Work to be completed:
The lines to reproduce run from the first one below to the line containing "Texts of the", both included. Reproduce them exactly and nothing else.

#### Extracted material

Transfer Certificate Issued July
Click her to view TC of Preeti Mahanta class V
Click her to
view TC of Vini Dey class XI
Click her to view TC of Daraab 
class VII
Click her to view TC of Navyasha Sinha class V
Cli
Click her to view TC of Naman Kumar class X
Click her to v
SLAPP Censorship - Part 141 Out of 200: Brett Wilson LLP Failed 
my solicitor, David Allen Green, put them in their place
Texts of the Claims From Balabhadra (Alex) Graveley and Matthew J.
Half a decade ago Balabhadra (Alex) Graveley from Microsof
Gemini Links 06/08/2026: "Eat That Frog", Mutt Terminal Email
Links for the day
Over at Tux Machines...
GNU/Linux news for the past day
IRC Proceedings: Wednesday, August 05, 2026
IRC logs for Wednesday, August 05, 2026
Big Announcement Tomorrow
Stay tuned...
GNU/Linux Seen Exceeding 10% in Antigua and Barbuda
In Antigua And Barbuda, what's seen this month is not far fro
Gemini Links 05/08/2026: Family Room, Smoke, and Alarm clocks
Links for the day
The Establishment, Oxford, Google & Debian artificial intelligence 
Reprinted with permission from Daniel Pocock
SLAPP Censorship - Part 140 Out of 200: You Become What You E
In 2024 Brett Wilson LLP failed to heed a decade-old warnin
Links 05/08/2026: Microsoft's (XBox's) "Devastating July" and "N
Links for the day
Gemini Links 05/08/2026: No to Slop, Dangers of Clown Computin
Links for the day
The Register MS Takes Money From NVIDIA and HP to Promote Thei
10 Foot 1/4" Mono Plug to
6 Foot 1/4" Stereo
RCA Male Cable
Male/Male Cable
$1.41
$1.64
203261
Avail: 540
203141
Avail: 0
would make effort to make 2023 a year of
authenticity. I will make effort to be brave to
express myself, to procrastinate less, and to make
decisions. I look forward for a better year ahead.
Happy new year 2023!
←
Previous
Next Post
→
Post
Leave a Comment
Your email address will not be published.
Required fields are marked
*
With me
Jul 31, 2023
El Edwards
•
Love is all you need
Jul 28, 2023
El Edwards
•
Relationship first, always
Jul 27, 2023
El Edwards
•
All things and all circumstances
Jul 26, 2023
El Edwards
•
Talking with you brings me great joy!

########

Answer to the exercise:
Transfer Certificate Issued July
Click her to view TC of Preeti Mahanta class V
Click her to
view TC of Vini Dey class XI
Click her to view TC of Daraab 
class VII
Click her to view TC of Navyasha Sinha class V
Cli
Click her to view TC of Naman Kumar class X
Click her to v
SLAPP Censorship - Part 141 Out of 200: Brett Wilson LLP Failed 
my solicitor, David Allen Green, put them in their place
Texts of the Claims From Balabhadra (Alex) Graveley and Matthew J.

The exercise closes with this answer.